For the hope (διὰ τὴν ἐλπίδα)

The A.V. connects with we give thanks (Col 1:3). But the two are too far apart, and Paul's introductory thanksgiving is habitually grounded on the spiritual condition of his readers, not on something objective. See Rom 1:8; 1Co 1:4; Eph 1:15. Better connect with what immediately precedes, love which ye have, and render as Rev., because of the hope, etc. Faith works by love, and the ground of their love is found in the hope set before them. Compare Rom 8:24. The motive is subordinate, but legitimate. “The hope laid up in heaven is not the deepest reason or motive for faith and love, but both are made more vivid when it is strong. It is not the light at which their lamps are lit, but it is the odorous oil which feeds their flame” (Maclaren). Hope. See on 1Pe 1:3. In the New Testament the word signifies both the sentiment of hope and the thing hoped for. Here the latter. Compare Tit 2:13; Gal 5:5; Heb 6:18; also Rom 8:24, where both meanings appear. Lightfoot observes that the sense oscillates between the subjective feeling and the objective realization. The combination of faith, hope, and love is a favorite one with Paul. See 1Th 1:3; 1Co 13:13; Rom 5:1-5; Rom 12:6-12.

Laid up (ἀποκειμένην)

Lit., laid away, as the pound in the napkin, Luk 19:20. With the derivative sense of reserved or awaiting, as the crown, 2Ti 4:8. In Heb 9:27, it is rendered appointed (unto men to die), where, however, the sense is the same: death awaits men as something laid up. Rev., in margin, laid up for. Compare treasure in heaven, Mat 6:20; Mat 19:21; Luk 12:34. “Deposited, reserved, put by in store out of the reach of all enemies and sorrows” (Bishop Wilson).

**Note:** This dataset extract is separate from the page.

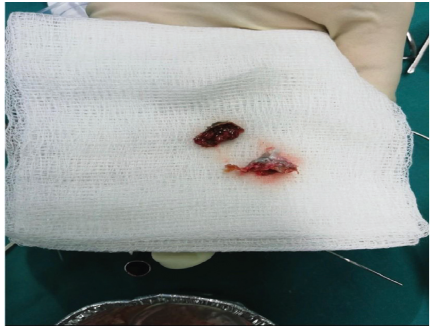
Figure 1: Postoperative procedure revealed thick keratinous plug mixed with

Ye heard before (προηκούσατε)

Only here in the New Testament, not in Septuagint, and not frequent in classical Greek. It is variously explained as denoting either an undefined period in the past, or as contrasting the earlier Christian teaching with the later heresies, or as related to Paul's letter (before I wrote), or as related to the fulfillment of the hope (ye have had the hope pre-announced). It occurs several times in Herodotus in this last sense, as ii. 5, of one who has heard of Egypt without seeing it: v., 86, of the Aeginetans who had learned beforehand what the Athenians intended. Compare viii. 79; vi. 16. Xenophon uses it of a horse, which signifies by pricking up its ears what it hears beforehand. In the sense of mere priority of time without the idea of anticipation, Plato: “Hear me once more, though you have heard me say the same before” (“Laws,” vii., 797). I incline to the more general reference, ye heard in the past. The sense of hearing before the fulfillment of the hope would seem rather to require the perfect tense, since the hope still remained unfulfilled.

The word of the truth of the Gospel

The truth is the contents of the word, and the Gospel defines the character of the truth.